Wellacher und sein Team untersuchten aber nicht nur die Beschaffenheit der Tücher, die sie in der Kanalisation fanden. Gleichzeitig wurden die unterschiedlichsten Verwendungszwecke erhoben – wie etwa für die Desinfektion der Hände, die Reinigung der Toilette oder – ganz kurios – die Kuheuterreinigung in der Agrarwirtschaft. „All diese Tücher verstopfen die Pumpen, verursachen zusätzliche Wartungskosten und müssen schlussendlich im Klärwerk herausgefischt werden“, erklärt der Experte für Abfallverwertungstechnik. Dieses Problems ist man sich auch in Tirol bewusst. „Es ist interessanterweise eine Frage der Kultur. In Südamerika zum Beispiel ist es ganz normal, dass selbst das Toilettenpapier im Müll und nicht im Klo landet“, sagt Stefan Wildt von der Abteilung für Wasserwirtschaft des Landes Tirol. Hierzulande sei man andererseits so verwöhnt, alles die Toilette hinunterzuspülen, dass es einer starken Öffentlichkeitsarbeit bedürfe, die die Menschen zu einem Umdenken der Spülregeln bringe. Nicht nur die Feuchttücher würden ein Problem darstellen, sondern etliche weitere Stoffe, die vom Biomüll über Textilien bis zu Medikamenten reichen. Aus diesem Grund hat es sich die „IG KlärWert“, der mehr als 200 Tiroler Gemeinden angehören, zur Aufgabe gemacht, Bewusstsein gegen Abfall im Abfluss zu schaffen. „Denk KLObal – schütz den Kanal“ ist eine vom Land Tirol geförderte Kampagne. „Wir wollen darauf aufmerksam machen, dass der Kanal keine Müllabfuhr ist. Alles, was im Klärwerk landet und nicht dorthin gehört, bringen wir nämlich ohnehin zur Abfallanlage der Gemeinde“, sagt Josef Dengg, Obmann der „IG KlärWert“ und Geschäftsführer des AIZ-Abwasserverbands Achental – Inntal – Zillertal.

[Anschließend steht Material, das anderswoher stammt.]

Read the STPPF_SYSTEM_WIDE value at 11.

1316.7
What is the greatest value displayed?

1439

Der Rechen im Klärwerk fische nämlich alles Grobe aus den Klärbecken, was nicht hineingehöre – wie auch die Feuchttücher. „2017 hatten wir allein in unseren 32 Gemeinden eine Rechengutmenge von insgesamt 270 Tonnen. Das bedeutet zusätzliche Kosten in der Höhe von 58.000 Euro“, so Dengg. Diese Mehrkosten würden sich wiederum in Form von erhöhten Abfallentsorgungskosten bei den Gemeinden und in Folge bei den Bürgern niederschlagen. Doch nicht nur das. Das Gewebe von Feuchttüchern ist so stark, dass es sich bereits in den Rohren zu fiesen Strängen verbindet und hängen bleibt: „Es bilden sich richtige Zöpfe, die sich um die Pumpen wickeln“, erklärt Matthias Prosser vom Abwasserverband Hall in Tirol – Fritzens. An diesen Zöpfen blieben auch andere Stoffe hängen, was alles zusammen einen äußerst unappetitlichen festen Klumpen ergebe.

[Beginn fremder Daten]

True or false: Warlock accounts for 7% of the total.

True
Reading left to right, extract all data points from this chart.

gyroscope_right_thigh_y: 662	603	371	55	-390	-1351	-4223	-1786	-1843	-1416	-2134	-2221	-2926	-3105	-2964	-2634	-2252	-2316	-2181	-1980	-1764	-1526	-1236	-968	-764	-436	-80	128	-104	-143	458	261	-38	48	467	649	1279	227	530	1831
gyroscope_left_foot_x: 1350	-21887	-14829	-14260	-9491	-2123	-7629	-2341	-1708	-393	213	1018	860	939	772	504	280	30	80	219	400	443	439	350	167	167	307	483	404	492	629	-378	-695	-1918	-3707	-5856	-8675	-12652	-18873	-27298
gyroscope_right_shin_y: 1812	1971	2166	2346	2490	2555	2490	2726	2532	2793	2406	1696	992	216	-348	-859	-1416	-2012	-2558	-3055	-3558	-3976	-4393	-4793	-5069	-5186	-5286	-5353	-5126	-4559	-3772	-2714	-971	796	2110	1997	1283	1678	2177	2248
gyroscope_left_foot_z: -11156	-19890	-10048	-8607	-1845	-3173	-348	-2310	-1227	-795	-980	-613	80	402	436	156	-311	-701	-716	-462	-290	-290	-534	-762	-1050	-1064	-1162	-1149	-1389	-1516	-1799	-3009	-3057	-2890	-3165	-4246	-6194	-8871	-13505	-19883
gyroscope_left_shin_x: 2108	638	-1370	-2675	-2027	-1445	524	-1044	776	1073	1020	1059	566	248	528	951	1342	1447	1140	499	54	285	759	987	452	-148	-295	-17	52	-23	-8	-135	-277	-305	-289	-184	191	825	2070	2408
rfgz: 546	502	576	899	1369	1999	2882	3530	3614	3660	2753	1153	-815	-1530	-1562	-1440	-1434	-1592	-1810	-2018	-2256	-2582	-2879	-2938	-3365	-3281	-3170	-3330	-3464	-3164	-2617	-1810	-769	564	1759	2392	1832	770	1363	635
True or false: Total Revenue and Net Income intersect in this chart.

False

Die Wartungskosten seien dadurch enorm und unnötig, sind sich alle Experten einig. Deshalb sollen unterschiedliche Kampagnen den TirolerInnen beibringen, dass das Klo kein Mistkübel ist, sondern nur einem Geschäft dienen soll. Nämlich dem, das allen Beteiligten Erleichterung und nicht Kosten bringt. Der Mistkübel hat nebenbei sicher auch noch Platz.

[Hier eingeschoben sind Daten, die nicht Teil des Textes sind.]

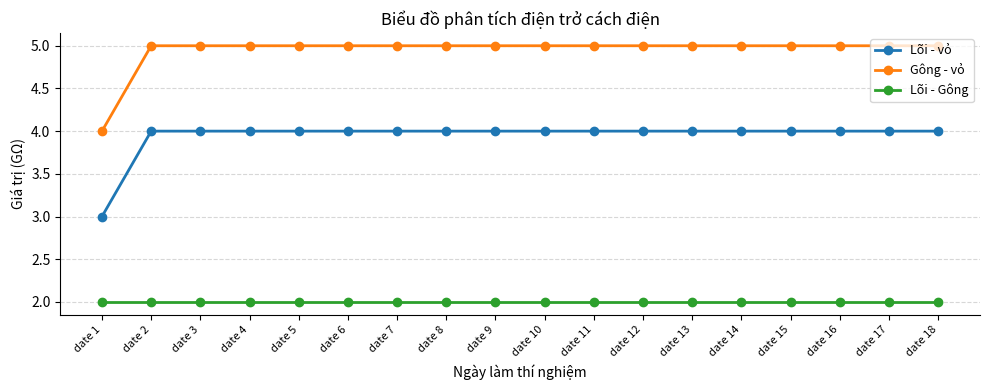

What is the highest value of the Lõi - vỏ series?

4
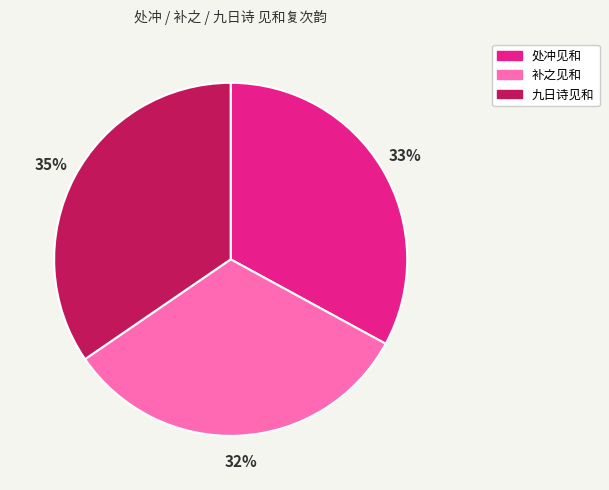

Count the number of slices in the pie.

3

Diese Dinge gehören nicht in die Toilette
- Feuchttücher
Da sich Feuchttücher im Wasser nicht auflösen oder zersetzen, verstopfen sie Toiletten, Abflussrohre und ganze Kanalstränge. - Essensreste
Kommen Essensreste in den Kanal, wird er zum Paradies für Parasiten und Ratten. Diese vermehren sich und klettern durch alle Rohre. - Medikamente
Medikamente sollten nicht in Klo und Kanal landen, weil ihre Inhaltsstoffe im Grundwasser enden können, was die Umwelt belastet. - Öl & Fette
Wer kennt ihn nicht, den „Fatberg“ von London? Auch wenn dieser inzwischen als Kunstwerk im Museum steht, sollten solche Gebilde nicht neu entstehen können.